**TASK A**. In the lawyer joke thread, what does the United Way volunteer say the lawyer's annual income is?
**TASK B**. Decide whether each statement agrees with the lawyer joke thread. Answer yes or no for each, and quote the deciding words. (i) The lawyer's brother has six children. (ii) The husband of the lawyer's sister died of an illness. (iii) The lawyer gives money to his mother, brother and sister.
**TASK C**. Copy the lawyer joke thread from "The humiliated United" up to and including "KAYLINDA (Sep 13, 2005)".

# Another one about a lawyer



## Chopstix (Sep 13, 2005)

The United Way charity realized that it had never
received a donation from the city's most successful
lawyer. So a United Way volunteer paid the lawyer a
visit in his lavish office. The volunteer opened the
meeting by saying, "Our research shows that even
though your annual income is over two million dollars,
you don't give a penny to charity. Wouldn't you like
to give something back to your community through the
United Way?"

The lawyer thinks for a minute and says, "First, did
your research also show you that my mother is dying
after a long, painful illness and she has huge medical
bills that are far beyond her ability to pay?"
Embarrassed, the United Way rep mumbles, "Uh... no, I
didn't know that." "Secondly," says the lawyer, "my
brother, a disabled veteran, is blind and confined to
a wheelchair and is unable to support his wife and six
children." The stricken United Way rep begins to
stammer an apology, but is cut off again. "Thirdly,
did your research also show you that my sister's
husband died in a dreadful car accident, leaving her
penniless with a mortgage and three children, one of
whom is disabled and another has learning disabilities
requiring an array of private tutors?"

The humiliated United Way rep, completely beaten,
says, "I'm sorry, I had no idea". And the lawyer says,
"So... if I didn't give any money to them, what in the
**** makes you think I'd ever give any to you?"


----------



## KAYLINDA (Sep 13, 2005)

Hilarious....now we know how he kept his money!


----------



## pdswife (Sep 13, 2005)

mean man 
mean man!

lololol funny joke!


----------



## texasgirl (Sep 13, 2005)

Put Him In A Cage!!!!


----------



## jennyema (Sep 14, 2005)




----------

**RECORDS SUPPLIED**.

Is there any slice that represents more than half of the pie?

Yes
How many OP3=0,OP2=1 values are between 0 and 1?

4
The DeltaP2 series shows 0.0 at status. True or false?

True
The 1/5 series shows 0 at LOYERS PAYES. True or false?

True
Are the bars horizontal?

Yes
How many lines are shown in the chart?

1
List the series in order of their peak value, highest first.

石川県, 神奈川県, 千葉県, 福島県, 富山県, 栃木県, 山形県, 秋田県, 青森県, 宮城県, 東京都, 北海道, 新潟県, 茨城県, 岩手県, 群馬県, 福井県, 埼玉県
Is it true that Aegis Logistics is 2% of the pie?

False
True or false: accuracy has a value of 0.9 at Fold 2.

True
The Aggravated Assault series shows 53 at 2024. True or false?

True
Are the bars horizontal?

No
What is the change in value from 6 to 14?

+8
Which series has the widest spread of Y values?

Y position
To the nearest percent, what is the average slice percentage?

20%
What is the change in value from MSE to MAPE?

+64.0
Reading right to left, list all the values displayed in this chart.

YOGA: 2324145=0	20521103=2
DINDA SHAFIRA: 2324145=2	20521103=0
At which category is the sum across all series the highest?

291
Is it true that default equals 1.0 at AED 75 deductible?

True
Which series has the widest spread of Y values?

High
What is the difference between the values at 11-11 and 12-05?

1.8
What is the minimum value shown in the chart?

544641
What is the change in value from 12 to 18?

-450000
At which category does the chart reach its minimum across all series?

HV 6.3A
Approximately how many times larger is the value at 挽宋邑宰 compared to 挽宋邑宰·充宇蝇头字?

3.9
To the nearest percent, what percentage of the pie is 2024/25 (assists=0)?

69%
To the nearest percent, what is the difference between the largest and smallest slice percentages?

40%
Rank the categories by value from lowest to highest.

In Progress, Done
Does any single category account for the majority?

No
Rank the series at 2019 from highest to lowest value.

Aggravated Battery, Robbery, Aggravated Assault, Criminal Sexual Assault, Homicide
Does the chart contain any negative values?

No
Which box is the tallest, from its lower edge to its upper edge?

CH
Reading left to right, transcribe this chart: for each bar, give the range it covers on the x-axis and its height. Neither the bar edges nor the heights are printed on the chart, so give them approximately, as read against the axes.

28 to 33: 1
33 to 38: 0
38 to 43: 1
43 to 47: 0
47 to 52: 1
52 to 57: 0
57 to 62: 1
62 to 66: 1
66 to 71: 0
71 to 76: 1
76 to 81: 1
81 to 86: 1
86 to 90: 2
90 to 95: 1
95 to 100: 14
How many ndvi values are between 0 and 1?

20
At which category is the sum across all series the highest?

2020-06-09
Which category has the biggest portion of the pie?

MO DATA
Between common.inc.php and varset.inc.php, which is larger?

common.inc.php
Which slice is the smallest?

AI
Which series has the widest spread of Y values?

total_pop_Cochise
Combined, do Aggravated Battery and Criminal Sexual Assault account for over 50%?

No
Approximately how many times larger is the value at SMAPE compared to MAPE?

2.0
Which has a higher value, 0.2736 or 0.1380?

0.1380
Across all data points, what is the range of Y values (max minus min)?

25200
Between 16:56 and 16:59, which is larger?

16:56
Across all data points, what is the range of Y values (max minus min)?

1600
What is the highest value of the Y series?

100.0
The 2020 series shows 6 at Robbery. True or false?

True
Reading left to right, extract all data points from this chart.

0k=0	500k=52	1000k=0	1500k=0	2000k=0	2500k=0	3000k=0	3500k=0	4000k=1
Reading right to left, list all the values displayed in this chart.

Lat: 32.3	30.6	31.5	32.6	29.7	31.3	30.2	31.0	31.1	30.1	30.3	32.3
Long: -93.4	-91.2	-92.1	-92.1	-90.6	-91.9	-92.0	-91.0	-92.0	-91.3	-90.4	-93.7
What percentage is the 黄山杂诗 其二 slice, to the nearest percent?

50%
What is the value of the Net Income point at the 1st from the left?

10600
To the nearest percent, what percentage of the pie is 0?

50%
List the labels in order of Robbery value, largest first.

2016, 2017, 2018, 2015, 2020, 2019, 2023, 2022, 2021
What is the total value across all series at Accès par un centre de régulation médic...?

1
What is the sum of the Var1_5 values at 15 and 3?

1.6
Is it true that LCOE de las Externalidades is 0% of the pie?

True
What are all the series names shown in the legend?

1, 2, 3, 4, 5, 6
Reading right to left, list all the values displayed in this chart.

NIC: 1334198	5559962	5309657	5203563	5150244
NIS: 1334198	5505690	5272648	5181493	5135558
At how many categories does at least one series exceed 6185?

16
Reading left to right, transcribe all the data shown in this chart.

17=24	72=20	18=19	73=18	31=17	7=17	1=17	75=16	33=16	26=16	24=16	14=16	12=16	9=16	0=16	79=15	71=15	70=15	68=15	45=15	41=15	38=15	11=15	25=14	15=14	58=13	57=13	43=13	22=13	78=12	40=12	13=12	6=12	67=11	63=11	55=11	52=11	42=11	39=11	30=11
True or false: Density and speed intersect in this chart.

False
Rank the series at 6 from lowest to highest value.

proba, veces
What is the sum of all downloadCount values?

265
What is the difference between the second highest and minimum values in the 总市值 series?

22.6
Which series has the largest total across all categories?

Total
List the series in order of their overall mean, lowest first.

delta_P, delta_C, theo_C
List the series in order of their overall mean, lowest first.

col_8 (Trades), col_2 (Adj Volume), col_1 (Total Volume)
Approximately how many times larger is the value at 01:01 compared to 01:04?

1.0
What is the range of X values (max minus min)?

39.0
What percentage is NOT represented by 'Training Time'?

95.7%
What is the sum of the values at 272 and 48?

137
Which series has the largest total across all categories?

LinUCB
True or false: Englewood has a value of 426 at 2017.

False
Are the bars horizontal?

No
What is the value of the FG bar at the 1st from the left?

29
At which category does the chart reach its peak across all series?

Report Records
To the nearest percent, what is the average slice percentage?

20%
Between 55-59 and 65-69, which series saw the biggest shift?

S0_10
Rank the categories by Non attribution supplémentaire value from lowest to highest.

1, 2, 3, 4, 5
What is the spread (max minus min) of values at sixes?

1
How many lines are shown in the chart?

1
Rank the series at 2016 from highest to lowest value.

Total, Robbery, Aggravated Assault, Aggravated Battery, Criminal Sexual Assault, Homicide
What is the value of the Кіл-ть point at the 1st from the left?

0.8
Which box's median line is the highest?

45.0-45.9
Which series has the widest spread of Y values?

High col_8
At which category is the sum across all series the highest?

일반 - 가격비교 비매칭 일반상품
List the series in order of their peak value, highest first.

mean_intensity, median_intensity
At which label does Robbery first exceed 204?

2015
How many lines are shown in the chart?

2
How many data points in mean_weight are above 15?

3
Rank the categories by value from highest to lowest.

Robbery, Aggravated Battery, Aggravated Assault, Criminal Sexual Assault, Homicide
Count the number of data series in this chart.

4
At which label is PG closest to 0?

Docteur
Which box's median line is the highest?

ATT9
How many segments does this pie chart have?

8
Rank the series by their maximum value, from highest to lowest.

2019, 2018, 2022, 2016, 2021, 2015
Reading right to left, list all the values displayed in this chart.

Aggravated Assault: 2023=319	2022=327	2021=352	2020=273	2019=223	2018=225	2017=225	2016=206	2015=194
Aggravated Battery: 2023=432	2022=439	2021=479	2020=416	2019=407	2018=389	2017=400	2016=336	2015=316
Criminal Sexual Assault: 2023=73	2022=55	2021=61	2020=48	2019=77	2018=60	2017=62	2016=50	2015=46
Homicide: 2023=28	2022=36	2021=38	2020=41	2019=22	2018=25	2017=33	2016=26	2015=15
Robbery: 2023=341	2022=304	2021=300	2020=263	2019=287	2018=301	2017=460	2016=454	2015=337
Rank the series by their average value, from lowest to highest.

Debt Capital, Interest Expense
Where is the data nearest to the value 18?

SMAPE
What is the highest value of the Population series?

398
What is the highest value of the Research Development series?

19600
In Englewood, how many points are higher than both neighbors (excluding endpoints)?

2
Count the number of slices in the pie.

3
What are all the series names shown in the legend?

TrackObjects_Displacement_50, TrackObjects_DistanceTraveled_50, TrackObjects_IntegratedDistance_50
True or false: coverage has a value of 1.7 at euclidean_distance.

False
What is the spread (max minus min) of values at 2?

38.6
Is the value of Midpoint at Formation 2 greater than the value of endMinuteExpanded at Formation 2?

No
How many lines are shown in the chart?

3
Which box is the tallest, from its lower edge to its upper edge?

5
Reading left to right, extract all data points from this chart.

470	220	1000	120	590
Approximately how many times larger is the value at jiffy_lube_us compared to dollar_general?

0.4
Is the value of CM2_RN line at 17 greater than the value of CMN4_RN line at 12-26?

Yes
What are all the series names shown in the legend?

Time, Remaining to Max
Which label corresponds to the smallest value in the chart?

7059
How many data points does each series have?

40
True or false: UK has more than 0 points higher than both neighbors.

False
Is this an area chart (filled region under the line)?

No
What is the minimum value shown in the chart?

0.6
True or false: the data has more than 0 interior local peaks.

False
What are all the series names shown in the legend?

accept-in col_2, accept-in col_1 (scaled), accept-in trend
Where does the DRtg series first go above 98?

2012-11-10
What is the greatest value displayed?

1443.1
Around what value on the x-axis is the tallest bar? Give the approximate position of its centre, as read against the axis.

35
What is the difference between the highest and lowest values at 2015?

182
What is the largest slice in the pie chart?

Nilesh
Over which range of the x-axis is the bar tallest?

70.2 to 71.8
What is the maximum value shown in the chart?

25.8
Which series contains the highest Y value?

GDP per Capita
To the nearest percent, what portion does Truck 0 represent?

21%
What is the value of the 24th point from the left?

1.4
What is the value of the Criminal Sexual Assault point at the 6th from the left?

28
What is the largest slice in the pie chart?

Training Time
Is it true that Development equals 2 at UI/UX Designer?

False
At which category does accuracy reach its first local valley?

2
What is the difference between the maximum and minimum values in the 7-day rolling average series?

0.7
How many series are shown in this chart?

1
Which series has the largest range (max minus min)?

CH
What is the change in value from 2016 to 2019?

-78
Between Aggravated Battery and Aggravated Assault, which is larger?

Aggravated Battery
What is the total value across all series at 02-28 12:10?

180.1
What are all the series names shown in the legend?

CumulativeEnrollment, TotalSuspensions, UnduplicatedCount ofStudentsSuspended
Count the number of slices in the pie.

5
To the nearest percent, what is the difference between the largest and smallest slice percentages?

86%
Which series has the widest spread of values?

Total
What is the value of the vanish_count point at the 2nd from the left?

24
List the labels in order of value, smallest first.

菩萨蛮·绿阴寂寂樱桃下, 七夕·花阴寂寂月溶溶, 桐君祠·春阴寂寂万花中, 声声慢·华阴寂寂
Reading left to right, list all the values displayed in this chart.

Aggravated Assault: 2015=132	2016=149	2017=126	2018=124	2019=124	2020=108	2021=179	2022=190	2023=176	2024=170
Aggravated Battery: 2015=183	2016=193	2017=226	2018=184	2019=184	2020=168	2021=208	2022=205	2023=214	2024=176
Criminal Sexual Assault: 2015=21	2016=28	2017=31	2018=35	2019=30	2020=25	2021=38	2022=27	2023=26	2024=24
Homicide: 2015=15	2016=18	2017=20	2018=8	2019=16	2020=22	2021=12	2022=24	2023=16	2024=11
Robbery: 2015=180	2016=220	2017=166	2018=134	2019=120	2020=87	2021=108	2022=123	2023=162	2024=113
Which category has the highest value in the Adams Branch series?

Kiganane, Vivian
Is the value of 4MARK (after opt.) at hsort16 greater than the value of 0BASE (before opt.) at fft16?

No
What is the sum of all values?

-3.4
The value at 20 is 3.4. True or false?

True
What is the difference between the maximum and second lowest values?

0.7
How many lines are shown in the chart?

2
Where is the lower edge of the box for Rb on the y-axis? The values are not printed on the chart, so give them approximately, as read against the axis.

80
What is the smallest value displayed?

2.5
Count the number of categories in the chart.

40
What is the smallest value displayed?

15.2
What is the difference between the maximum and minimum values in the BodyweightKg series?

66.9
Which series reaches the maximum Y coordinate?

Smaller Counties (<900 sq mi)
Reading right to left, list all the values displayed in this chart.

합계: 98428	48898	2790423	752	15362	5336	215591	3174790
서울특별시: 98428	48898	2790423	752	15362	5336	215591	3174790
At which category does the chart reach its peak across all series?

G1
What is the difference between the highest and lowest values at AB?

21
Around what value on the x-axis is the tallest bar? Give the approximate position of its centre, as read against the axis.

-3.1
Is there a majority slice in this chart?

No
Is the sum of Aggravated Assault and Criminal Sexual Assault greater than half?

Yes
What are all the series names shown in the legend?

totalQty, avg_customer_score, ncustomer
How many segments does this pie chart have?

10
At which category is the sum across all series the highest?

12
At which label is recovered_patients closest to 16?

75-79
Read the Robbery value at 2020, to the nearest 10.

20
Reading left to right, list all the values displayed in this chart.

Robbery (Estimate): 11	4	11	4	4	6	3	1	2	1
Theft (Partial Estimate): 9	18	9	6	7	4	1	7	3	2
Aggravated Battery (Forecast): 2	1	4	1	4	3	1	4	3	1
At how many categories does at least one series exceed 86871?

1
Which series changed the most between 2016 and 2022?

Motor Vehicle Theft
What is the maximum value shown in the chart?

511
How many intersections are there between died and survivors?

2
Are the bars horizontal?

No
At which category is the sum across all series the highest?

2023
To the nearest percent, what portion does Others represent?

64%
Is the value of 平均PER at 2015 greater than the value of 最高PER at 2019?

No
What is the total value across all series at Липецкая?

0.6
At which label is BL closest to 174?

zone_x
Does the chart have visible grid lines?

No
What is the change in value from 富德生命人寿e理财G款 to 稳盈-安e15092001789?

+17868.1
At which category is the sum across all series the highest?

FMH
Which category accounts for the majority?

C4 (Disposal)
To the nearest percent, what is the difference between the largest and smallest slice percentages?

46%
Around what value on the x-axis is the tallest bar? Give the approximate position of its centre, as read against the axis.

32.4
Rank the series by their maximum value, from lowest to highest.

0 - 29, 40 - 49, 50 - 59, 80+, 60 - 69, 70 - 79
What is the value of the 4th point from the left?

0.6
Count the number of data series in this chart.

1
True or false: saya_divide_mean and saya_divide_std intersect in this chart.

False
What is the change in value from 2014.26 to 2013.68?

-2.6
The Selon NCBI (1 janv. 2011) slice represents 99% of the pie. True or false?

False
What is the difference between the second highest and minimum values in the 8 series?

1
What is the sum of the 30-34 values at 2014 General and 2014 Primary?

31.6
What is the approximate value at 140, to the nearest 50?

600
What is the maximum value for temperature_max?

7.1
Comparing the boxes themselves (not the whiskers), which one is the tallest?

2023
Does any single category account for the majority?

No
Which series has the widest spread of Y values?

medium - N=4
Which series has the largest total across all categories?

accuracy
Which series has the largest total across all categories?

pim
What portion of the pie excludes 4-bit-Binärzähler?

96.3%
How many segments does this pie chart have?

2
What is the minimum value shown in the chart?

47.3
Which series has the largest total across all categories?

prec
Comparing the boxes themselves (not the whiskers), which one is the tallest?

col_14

**EXPECTED ANSWER A**. Over two million dollars.

**EXPECTED ANSWER B**.
(i) Yes: "unable to support his wife and six children."
(ii) No: "my sister's husband died in a dreadful car accident."
(iii) No: "if I didn't give any money to them."

**EXPECTED ANSWER C**.
The humiliated United Way rep, completely beaten,
says, "I'm sorry, I had no idea". And the lawyer says,
"So... if I didn't give any money to them, what in the
**** makes you think I'd ever give any to you?"


----------



## KAYLINDA (Sep 13, 2005)